Luehrs credited him with raising the chamber’s profile with city
leaders and state representatives.
“We wish him all the success in the world,” Luehrs said. “He has
meant a lot to the chamber.”
Stuckey was a kicker on Newport Harbor’s football that lost to
Irvine High School in the CIF championship game.
Stuckey studied communications and political science at Oregon
State University, where he played as the Beavers’ starting punter and
kicker. He graduated with a degree in speech and communications.
Stuckey lives in Costa Mesa with wife Molly, whom he married in
January.
-- Paul Clinton
UCI gets $2.6 million for spinal cord research
The National Institutes of Health awarded a five-year,
$2.6-million grant to the Reeve-Irvine Research Center at UC Irvine
to confirm new findings in spinal cord injury research.
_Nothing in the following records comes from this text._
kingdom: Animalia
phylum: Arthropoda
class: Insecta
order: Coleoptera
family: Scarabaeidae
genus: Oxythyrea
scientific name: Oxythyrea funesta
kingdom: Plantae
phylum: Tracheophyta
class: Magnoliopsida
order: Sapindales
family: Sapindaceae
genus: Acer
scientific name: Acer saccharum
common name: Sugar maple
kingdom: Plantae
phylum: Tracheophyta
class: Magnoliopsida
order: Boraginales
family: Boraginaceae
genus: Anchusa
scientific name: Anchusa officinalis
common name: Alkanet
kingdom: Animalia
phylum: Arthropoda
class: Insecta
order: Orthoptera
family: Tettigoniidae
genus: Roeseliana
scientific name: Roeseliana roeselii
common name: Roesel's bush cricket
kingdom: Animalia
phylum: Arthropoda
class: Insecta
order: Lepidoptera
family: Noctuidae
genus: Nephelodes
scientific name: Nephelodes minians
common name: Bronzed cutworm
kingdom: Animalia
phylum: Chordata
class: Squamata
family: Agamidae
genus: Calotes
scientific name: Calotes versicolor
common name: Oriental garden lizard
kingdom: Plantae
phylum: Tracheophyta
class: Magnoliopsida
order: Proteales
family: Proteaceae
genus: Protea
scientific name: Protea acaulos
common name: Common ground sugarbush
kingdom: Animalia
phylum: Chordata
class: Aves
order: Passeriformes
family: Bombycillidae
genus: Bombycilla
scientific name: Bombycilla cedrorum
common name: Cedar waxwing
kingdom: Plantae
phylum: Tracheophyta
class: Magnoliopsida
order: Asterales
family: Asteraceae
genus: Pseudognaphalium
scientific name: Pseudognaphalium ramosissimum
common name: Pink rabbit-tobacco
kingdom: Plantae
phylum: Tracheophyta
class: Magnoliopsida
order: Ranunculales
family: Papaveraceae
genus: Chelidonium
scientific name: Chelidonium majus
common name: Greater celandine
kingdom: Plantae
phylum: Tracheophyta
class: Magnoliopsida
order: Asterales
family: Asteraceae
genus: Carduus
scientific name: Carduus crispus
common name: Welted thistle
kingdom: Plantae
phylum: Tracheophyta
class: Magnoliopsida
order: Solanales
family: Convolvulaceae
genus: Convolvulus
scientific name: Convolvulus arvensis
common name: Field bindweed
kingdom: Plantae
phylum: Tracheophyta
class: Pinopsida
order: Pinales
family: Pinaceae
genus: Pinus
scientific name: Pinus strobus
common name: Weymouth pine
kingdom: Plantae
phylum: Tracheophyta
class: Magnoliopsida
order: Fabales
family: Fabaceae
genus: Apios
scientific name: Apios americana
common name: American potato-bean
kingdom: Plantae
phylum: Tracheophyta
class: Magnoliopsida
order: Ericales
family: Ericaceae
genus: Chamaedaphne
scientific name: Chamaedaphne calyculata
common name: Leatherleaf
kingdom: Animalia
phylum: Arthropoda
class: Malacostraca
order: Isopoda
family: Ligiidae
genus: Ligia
The grant marks the first time that the National Institutes have
funded a center’s research based on key findings, and only the second
time in the country that a center has been awarded a grant for it.
By taking that step, the National Institutes have moved toward a
new initiative that will help propel breaking research as it first
becomes available.
The grant it will not only push the Reeve-Irvine Center’s
laboratory research in the regeneration of injured nerves and the
enhancing of genes that promote nerve cell growth or block other
genes that code for growth-inhibiting molecules, it will also allow
them to develop new methods to track the use of experimental spinal
cord injury treatments in animals.
Researchers in the center, established in 1996, study the effects
of spinal cord injury and spinal diseases to find their cures.